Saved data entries
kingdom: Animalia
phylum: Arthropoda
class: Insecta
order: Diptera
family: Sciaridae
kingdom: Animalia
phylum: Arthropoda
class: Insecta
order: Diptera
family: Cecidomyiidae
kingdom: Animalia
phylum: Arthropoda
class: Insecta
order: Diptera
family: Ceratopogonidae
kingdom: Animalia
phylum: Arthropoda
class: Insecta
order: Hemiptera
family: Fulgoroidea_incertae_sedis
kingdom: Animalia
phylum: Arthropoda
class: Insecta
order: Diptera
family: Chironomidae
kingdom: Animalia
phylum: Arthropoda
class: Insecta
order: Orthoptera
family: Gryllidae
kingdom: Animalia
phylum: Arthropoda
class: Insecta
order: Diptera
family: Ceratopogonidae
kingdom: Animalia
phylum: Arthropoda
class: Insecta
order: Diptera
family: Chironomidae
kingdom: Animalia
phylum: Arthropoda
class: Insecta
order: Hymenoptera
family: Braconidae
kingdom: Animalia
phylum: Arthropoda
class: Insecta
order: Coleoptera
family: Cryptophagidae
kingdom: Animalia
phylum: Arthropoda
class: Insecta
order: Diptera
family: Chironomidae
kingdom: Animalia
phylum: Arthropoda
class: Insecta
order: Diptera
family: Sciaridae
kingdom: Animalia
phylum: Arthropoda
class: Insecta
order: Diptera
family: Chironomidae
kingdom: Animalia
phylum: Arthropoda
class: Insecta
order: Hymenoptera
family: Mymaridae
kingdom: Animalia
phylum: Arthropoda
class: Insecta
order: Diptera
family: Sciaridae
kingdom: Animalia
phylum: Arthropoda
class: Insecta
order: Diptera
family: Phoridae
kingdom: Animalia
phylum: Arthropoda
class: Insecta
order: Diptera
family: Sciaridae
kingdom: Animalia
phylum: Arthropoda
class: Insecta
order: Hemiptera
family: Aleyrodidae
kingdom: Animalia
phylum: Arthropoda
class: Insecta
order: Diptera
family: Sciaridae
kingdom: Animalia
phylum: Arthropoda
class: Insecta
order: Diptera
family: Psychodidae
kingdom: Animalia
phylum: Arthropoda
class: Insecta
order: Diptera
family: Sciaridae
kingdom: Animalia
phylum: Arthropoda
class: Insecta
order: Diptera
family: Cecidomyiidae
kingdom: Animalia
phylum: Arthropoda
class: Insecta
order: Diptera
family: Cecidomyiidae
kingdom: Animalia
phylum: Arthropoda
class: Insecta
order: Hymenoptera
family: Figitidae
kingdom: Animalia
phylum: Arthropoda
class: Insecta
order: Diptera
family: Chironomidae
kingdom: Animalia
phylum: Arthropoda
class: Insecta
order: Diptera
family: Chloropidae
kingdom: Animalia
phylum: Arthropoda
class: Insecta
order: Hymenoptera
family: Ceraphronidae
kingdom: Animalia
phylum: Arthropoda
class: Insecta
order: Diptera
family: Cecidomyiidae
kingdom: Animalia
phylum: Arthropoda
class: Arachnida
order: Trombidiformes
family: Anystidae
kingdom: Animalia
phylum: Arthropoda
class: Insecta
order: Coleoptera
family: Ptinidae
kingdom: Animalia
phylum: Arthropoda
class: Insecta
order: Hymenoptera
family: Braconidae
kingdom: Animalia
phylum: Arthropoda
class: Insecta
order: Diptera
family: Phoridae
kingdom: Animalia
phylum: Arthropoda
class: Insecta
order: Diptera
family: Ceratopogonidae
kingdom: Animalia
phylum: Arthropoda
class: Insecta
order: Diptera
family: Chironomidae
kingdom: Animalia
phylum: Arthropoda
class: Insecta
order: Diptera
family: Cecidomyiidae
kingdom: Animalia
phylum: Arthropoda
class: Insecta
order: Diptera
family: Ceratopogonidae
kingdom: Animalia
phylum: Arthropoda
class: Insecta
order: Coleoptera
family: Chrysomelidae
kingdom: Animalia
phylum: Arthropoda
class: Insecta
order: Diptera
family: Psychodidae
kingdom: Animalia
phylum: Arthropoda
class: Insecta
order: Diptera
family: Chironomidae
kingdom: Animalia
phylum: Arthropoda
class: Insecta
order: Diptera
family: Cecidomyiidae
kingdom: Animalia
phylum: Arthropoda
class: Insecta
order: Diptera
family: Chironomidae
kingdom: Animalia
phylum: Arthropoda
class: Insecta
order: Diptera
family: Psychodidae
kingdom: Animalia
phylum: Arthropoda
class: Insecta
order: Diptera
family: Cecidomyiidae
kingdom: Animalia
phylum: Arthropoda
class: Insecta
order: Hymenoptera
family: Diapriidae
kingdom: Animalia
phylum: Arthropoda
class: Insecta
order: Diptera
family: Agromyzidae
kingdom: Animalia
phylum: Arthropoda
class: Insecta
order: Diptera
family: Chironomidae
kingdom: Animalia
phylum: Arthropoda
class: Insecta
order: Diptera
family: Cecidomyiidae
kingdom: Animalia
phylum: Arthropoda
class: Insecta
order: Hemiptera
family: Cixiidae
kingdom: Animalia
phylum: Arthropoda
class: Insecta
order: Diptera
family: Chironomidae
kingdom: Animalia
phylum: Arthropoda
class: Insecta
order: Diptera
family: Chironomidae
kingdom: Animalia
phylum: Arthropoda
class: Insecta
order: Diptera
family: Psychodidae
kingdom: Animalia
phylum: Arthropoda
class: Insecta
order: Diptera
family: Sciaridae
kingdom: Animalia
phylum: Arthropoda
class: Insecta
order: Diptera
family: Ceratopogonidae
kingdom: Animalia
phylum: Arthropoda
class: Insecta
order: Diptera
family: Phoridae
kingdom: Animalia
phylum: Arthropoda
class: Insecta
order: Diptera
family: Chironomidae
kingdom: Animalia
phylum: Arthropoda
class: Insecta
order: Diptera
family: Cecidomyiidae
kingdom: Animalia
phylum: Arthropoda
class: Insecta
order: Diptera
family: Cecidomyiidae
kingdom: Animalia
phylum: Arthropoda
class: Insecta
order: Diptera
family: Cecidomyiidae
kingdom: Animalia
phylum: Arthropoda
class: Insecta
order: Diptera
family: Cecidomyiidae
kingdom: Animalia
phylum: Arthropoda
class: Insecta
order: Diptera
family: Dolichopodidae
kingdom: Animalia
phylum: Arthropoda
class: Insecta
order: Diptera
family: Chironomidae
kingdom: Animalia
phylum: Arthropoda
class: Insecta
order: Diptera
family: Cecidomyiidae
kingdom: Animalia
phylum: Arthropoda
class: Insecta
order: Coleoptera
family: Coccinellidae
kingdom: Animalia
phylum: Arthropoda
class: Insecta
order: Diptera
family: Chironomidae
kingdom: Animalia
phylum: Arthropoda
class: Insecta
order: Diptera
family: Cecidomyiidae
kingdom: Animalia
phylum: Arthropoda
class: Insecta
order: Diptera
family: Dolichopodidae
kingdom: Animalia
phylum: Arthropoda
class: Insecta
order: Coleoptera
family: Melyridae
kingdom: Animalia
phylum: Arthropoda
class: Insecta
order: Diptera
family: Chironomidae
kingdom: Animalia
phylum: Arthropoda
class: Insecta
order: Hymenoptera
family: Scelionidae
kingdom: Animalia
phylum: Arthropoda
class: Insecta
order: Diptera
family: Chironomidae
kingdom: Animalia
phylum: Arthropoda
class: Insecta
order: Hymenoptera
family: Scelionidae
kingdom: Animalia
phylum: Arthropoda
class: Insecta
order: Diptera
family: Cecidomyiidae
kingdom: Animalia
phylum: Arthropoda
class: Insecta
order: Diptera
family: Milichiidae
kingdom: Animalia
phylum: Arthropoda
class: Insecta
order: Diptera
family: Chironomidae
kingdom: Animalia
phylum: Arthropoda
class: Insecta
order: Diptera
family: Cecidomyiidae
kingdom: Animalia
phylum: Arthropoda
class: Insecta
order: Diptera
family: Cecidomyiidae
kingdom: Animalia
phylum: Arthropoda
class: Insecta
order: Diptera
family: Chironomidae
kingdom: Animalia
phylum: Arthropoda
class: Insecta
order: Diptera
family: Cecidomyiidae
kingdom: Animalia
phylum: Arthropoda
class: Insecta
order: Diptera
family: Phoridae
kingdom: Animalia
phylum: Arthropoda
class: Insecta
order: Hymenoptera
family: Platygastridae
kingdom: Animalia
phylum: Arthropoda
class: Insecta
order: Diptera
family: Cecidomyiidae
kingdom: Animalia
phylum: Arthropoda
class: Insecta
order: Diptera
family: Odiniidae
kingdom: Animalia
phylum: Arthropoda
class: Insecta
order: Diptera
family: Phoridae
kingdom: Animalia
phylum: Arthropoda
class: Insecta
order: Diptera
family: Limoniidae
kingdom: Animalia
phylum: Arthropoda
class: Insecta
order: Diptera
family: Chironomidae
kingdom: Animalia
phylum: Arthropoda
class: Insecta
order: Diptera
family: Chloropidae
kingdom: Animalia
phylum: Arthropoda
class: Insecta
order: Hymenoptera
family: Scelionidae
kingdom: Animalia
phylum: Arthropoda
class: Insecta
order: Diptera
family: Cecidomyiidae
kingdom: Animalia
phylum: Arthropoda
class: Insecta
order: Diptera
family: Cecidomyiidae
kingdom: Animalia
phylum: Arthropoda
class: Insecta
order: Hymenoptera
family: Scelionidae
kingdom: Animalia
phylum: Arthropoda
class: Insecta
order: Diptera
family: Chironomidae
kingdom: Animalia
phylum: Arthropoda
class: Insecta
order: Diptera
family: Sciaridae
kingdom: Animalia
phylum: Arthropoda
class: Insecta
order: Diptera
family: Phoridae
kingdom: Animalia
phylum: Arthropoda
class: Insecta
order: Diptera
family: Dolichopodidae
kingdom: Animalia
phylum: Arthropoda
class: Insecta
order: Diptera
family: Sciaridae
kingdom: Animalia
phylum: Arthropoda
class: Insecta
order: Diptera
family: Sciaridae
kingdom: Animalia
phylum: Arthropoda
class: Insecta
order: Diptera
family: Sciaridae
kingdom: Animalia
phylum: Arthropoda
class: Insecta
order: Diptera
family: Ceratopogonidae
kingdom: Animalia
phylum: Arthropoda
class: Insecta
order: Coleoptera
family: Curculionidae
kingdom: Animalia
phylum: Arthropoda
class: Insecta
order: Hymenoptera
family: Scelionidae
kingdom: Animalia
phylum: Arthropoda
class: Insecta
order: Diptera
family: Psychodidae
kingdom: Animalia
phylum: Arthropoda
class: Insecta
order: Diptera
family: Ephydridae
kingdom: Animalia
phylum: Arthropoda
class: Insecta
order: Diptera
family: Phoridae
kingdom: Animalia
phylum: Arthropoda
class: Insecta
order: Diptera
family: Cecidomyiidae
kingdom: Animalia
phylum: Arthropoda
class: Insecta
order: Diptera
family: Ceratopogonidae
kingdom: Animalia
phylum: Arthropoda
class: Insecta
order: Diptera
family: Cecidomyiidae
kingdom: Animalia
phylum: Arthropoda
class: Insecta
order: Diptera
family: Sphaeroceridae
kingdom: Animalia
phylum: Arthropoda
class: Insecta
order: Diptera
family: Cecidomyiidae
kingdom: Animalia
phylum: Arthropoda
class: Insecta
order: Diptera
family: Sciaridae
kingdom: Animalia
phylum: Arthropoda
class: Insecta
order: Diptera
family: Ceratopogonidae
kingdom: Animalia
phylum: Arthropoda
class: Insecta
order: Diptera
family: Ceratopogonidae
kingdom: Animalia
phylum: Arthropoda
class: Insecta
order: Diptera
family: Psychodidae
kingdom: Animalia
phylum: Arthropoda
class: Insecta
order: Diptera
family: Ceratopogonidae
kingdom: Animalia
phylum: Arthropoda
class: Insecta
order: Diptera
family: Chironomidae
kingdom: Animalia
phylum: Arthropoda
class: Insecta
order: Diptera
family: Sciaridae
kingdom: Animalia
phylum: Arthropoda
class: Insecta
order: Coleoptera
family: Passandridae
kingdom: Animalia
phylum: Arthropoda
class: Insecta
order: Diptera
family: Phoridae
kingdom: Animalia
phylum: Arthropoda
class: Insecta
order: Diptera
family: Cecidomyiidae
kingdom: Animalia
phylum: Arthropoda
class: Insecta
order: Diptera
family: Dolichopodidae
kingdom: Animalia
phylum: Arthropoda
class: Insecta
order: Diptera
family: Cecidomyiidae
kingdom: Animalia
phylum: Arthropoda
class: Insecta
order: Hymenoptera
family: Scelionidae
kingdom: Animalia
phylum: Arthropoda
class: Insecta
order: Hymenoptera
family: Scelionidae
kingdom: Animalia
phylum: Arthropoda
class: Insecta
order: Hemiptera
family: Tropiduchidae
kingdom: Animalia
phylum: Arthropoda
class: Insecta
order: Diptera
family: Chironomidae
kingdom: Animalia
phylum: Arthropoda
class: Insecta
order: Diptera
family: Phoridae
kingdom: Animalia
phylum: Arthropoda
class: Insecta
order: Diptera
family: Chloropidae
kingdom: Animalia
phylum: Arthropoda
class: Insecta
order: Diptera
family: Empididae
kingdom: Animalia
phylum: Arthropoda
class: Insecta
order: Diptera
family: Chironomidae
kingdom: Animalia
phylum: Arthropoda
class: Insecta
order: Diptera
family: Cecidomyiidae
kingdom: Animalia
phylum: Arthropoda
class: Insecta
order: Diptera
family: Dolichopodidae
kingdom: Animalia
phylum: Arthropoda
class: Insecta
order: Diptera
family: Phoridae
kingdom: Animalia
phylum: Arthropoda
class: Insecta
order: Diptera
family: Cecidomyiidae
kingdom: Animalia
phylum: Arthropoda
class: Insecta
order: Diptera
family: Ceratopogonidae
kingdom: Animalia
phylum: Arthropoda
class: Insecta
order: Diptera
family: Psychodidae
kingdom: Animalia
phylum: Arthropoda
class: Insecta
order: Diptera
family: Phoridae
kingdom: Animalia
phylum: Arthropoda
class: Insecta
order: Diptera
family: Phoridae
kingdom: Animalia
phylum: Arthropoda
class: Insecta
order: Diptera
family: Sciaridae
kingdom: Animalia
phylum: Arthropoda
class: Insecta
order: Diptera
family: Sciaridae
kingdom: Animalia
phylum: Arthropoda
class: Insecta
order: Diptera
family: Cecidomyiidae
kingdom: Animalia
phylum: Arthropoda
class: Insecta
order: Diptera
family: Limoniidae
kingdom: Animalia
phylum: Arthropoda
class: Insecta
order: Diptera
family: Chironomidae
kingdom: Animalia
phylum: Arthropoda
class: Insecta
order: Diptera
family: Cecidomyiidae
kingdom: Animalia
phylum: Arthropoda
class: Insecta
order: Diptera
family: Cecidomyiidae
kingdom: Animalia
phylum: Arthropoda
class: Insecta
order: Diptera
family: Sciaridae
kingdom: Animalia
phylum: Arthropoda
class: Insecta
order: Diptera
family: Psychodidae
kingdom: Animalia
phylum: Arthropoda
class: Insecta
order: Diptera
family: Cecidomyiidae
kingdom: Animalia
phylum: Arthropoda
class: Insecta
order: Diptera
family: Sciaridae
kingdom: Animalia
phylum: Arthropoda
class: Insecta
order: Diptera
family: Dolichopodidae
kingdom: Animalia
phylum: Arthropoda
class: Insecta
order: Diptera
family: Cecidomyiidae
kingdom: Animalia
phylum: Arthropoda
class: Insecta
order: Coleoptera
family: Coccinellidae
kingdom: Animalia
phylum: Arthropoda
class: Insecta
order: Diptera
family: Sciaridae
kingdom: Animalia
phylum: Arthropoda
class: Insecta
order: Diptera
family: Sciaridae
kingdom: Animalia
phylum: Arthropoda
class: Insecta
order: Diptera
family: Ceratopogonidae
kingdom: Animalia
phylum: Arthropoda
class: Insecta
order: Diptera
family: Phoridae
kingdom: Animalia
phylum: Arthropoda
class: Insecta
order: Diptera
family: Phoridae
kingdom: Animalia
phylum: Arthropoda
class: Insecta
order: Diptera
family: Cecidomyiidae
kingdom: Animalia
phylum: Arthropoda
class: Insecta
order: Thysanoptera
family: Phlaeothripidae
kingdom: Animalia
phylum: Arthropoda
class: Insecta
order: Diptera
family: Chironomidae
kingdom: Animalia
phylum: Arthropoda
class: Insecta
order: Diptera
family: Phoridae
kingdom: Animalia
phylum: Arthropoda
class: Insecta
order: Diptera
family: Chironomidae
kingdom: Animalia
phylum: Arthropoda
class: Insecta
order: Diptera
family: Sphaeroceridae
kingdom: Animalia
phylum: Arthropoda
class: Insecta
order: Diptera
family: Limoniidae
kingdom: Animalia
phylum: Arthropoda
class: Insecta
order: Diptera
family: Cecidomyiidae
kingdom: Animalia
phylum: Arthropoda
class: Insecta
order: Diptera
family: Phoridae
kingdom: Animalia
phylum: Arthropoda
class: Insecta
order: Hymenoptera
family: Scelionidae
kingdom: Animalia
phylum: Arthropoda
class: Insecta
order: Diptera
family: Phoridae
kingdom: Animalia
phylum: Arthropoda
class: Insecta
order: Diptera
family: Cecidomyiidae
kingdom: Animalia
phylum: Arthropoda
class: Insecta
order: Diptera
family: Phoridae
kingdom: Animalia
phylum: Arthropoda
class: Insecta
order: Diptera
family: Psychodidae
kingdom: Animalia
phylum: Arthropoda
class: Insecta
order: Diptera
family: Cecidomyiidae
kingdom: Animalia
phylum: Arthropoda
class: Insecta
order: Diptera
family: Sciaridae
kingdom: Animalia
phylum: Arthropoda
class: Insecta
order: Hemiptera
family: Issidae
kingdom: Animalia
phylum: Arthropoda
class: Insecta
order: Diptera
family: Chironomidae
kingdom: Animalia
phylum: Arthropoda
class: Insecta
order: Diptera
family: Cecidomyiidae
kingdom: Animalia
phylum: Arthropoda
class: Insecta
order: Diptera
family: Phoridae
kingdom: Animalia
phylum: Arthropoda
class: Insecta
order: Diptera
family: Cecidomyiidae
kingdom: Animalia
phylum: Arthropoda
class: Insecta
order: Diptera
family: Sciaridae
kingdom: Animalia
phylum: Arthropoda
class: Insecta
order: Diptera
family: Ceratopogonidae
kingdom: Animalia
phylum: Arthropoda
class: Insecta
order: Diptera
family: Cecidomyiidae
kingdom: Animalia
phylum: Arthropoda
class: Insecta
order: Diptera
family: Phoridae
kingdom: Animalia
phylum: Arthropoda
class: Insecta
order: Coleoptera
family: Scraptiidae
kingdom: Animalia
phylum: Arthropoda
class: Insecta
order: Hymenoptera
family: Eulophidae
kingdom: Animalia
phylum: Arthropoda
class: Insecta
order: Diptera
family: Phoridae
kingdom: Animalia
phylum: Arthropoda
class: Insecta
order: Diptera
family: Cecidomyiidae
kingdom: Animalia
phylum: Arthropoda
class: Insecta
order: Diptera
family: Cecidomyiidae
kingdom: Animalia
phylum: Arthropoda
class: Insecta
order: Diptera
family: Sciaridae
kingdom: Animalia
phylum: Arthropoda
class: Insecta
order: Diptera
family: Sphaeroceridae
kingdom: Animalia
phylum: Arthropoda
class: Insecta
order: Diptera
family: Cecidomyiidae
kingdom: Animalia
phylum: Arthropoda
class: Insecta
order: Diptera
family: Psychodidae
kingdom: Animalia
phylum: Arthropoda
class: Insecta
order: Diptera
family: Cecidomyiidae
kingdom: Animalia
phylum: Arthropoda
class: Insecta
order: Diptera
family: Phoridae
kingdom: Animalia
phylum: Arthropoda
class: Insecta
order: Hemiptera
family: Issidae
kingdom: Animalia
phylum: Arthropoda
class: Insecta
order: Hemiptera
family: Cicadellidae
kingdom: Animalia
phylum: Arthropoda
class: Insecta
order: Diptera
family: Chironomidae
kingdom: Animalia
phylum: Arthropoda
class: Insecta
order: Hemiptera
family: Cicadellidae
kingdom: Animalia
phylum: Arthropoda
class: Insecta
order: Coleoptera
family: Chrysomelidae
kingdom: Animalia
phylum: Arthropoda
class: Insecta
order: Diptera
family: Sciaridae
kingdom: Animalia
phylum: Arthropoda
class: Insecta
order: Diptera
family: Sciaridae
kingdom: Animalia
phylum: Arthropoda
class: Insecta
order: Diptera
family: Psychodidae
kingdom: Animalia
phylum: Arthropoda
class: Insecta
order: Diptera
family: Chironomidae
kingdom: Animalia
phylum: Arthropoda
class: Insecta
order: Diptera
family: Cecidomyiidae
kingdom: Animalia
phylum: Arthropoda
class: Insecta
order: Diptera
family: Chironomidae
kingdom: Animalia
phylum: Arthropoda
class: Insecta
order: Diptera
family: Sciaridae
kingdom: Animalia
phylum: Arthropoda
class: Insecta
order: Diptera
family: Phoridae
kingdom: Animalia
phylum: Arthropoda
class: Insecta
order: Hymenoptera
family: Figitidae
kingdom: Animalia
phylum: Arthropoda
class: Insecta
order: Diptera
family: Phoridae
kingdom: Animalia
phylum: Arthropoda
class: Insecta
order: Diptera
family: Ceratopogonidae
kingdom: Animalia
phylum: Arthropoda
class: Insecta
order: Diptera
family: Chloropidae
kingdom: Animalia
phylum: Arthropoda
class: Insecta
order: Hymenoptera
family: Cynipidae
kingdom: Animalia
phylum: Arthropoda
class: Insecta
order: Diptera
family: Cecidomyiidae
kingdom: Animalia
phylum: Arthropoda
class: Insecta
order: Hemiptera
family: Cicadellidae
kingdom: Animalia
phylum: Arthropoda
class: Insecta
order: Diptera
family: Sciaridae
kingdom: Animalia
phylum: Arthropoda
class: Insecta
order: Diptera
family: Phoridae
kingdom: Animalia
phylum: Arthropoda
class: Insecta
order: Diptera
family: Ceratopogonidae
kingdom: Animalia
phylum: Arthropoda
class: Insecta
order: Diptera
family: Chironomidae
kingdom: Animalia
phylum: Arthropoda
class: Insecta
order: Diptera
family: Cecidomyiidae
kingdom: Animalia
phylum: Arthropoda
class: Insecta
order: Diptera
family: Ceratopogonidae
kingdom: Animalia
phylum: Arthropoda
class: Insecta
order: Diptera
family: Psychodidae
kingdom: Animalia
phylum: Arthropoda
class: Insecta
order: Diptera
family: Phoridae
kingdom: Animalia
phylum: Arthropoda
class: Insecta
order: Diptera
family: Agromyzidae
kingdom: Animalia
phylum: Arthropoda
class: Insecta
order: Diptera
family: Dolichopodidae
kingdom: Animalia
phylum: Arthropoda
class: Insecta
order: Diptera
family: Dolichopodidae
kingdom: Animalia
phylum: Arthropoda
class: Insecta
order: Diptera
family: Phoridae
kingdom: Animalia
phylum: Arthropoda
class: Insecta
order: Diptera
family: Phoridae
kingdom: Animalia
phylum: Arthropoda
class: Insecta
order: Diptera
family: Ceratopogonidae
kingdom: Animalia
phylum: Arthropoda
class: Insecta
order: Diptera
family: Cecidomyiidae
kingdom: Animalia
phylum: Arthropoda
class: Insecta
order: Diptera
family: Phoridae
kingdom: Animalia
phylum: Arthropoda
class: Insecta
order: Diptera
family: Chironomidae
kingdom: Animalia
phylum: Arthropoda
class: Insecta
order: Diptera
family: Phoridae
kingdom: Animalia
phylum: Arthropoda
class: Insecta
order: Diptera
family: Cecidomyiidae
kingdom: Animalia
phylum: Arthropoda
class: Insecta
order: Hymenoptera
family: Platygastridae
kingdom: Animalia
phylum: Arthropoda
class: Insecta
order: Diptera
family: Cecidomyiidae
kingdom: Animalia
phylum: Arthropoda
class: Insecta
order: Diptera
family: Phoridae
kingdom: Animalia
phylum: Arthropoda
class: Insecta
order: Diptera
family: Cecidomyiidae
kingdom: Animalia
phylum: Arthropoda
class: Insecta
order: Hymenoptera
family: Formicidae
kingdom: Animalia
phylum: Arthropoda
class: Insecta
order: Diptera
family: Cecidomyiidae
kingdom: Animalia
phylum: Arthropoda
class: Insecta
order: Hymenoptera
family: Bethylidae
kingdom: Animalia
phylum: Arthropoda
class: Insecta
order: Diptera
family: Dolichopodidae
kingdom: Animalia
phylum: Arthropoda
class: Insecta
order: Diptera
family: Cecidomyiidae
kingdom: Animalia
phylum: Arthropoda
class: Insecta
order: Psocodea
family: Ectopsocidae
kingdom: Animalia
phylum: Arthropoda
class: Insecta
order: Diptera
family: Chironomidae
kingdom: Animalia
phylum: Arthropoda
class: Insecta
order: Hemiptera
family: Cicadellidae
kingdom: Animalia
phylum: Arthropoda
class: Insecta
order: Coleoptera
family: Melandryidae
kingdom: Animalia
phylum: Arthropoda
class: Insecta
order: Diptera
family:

[STATED EXERCISE]
Copy the entries above word for word, from their first line through the line that contains "order: Orthoptera", including that line.

[REPLY TO THE EXERCISE]
kingdom: Animalia
phylum: Arthropoda
class: Insecta
order: Diptera
family: Sciaridae
kingdom: Animalia
phylum: Arthropoda
class: Insecta
order: Diptera
family: Cecidomyiidae
kingdom: Animalia
phylum: Arthropoda
class: Insecta
order: Diptera
family: Ceratopogonidae
kingdom: Animalia
phylum: Arthropoda
class: Insecta
order: Hemiptera
family: Fulgoroidea_incertae_sedis
kingdom: Animalia
phylum: Arthropoda
class: Insecta
order: Diptera
family: Chironomidae
kingdom: Animalia
phylum: Arthropoda
class: Insecta
order: Orthoptera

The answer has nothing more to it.